Average Corvette buyer is like 64 years old. Maybe they like those kinds of things. A showed my Corvette C7 to a good friend of mine and the first thing he said to me was "So --- when did you retire?"
That is funny I saw a beautiful electric blue C7 on the road this morning with a 70-ish year old (or 70 years young) man driving it. Car looked fantastic. I do think with the C7 they have attracted a younger audience (I note that several guys in their early 30's at my gym have C7s for example) The C7 is a beautiful car- I looked at one a few years back after I sold my 360, but just too big of a car for me- more like a GT/sports car mix, whereas I was looking for the go-kart feel of the F355 spider for my next toy... I got behind the wheel in the showroom, and the long hood feeling immediately brought back memories of my '90 convertible I had years ago
I like mid-engine cars, having owned a 308GTS bought new but I think going from front engined to mid-engined would lose a big chunk of customers (I can just hear the wife saying "But where do we put the suitcases?" And if the owners are as old as someone else here said (64?) they are not going to like scrunching down to get in a mid-engined car. I look at 20000 sales annually, world wide, which GM might not mind if they are close to $100K. But I also hate to see the Corvette get more expensive than the workers at the plant can afford, that was the grat thing about musclecars in the Sixties, the workers could afford the cars they built. There's something egalitarian about that.... And really, what's the advantage, so it can corner 1/10th of a G faster? The C7 is already one of the best handling cars in the US automaker inventory. Though I used to feel having a front engined American sports car put us in a backwater technologically compared to the foreign tin, now I see the mid-engined category as too small a niche to bother to aim for...kind of say like hand-made shoes...sure some American firm could go up against Lobb and hand tailor shoes to fit, but what, sell a couple thousand pairs a year?

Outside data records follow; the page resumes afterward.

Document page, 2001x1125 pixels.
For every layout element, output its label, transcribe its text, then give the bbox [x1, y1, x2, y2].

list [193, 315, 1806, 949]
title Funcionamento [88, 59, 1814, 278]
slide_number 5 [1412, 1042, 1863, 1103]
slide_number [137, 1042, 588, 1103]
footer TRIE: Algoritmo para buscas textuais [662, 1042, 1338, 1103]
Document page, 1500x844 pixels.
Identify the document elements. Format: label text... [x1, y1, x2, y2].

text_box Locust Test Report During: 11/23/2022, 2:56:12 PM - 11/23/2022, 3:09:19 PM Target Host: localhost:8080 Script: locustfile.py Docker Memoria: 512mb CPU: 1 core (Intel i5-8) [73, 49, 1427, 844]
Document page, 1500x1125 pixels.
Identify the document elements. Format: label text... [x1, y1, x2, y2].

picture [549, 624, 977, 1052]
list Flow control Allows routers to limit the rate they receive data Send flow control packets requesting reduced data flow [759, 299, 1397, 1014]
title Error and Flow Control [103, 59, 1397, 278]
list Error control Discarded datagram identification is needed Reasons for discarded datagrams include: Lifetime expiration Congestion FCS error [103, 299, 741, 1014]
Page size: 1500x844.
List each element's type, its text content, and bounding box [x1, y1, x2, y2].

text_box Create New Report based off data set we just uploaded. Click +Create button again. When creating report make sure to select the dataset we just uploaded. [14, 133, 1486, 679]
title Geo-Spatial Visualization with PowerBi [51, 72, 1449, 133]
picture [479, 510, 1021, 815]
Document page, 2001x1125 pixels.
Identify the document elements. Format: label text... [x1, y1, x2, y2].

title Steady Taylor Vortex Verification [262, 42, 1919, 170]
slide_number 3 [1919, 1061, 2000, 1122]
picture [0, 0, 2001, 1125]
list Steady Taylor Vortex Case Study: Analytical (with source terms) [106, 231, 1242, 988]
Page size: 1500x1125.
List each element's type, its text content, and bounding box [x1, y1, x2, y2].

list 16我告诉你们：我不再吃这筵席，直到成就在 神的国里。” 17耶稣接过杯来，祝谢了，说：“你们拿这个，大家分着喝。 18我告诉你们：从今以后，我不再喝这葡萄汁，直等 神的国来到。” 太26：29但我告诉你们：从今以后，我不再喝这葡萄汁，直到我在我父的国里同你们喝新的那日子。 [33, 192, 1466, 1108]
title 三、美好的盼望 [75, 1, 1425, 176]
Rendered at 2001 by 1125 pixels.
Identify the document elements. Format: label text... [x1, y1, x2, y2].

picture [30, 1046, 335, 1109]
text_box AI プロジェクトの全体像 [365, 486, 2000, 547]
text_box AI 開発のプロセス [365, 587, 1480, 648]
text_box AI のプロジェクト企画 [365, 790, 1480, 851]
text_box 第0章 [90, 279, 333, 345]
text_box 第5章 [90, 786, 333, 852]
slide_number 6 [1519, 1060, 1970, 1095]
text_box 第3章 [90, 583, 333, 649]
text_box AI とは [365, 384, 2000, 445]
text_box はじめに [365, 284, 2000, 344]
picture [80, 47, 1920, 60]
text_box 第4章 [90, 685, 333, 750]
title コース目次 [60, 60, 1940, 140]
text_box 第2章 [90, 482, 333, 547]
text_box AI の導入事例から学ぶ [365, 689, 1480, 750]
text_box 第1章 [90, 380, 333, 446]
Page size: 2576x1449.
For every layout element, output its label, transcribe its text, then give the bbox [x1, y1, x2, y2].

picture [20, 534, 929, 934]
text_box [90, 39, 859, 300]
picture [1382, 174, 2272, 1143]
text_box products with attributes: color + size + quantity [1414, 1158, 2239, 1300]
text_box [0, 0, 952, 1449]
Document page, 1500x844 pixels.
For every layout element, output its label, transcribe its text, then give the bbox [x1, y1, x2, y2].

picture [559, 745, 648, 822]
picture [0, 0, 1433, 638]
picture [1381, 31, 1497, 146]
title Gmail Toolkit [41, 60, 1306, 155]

I believe sales success depends on PRICE and keeping it within range of a conventional Corvette. My thought is that price needs to be held under $139K. Anything much over that seems to be trying to pirate sales from the NSX, which is perceived to be over-priced.
I doubt they'll market the mid engine car to the same demographic as the front engine car. I hope they plan to sell so many that they're able to maintain a base model that sells for under 100k.
I predict that in the 18 months remaining before production "starts" GM will once again drop the project as they have so many times before. It's a looooooooooooooong time and the bean counters still rule what goes on there.
I actuallly don't care what a factory worker can afford. Can he feed house and feed himself after a good days work? That I do hope and care for. I like having cars that most can't afford. It gives me another goal to strive for. Corvette is trying to shutup the naysayers. However, no matter how much the Corvette beats Ferrari or Porsche by, there are people who will say "Yeah, It is impressive, but it is no Ferrari, Porsche" ...or any high end car. That's because Corvette has a brand image that simply is not as lofty as those others. I feel that it is an insurmountable hurdle. Is a Rolex more accurate than a Seiko? No, but it can cost 100x more and people still buy them. Is a Corvette an impressive performer? Absolutely! Will it beat my F430 around a track or at a stoplight? Probably. Do I want a Corvette? Nope. I've owned lots of them and they no longer stir any emotions in me.